> **GOAL OF THE EXERCISE**: All lines in the records below that hold "class" are to be shown.

=== INPUT DATA ===

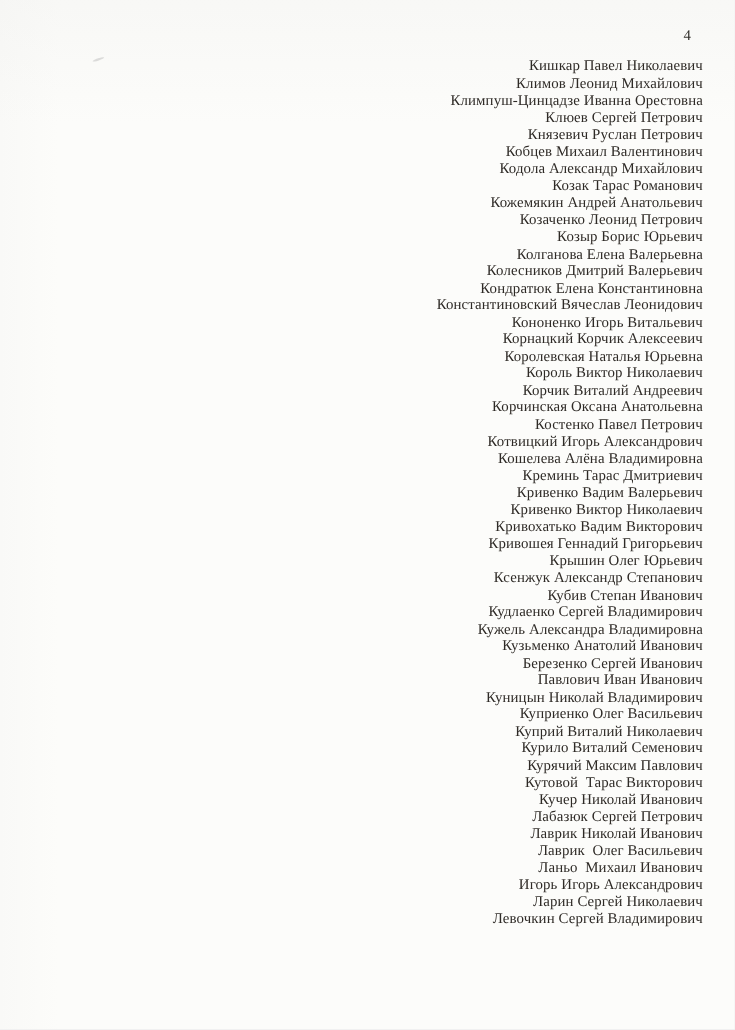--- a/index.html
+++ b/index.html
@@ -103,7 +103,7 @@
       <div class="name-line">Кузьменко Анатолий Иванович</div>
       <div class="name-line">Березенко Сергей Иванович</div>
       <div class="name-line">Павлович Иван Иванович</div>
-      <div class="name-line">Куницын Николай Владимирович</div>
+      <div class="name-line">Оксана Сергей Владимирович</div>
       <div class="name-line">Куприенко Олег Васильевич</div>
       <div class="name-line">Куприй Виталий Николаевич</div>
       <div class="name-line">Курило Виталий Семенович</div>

===

> **OUTPUT BELOW**:
       <div class="name-line">Кузьменко Анатолий Иванович</div>
       <div class="name-line">Березенко Сергей Иванович</div>
       <div class="name-line">Павлович Иван Иванович</div>
-      <div class="name-line">Куницын Николай Владимирович</div>
+      <div class="name-line">Оксана Сергей Владимирович</div>
       <div class="name-line">Куприенко Олег Васильевич</div>
       <div class="name-line">Куприй Виталий Николаевич</div>
       <div class="name-line">Курило Виталий Семенович</div>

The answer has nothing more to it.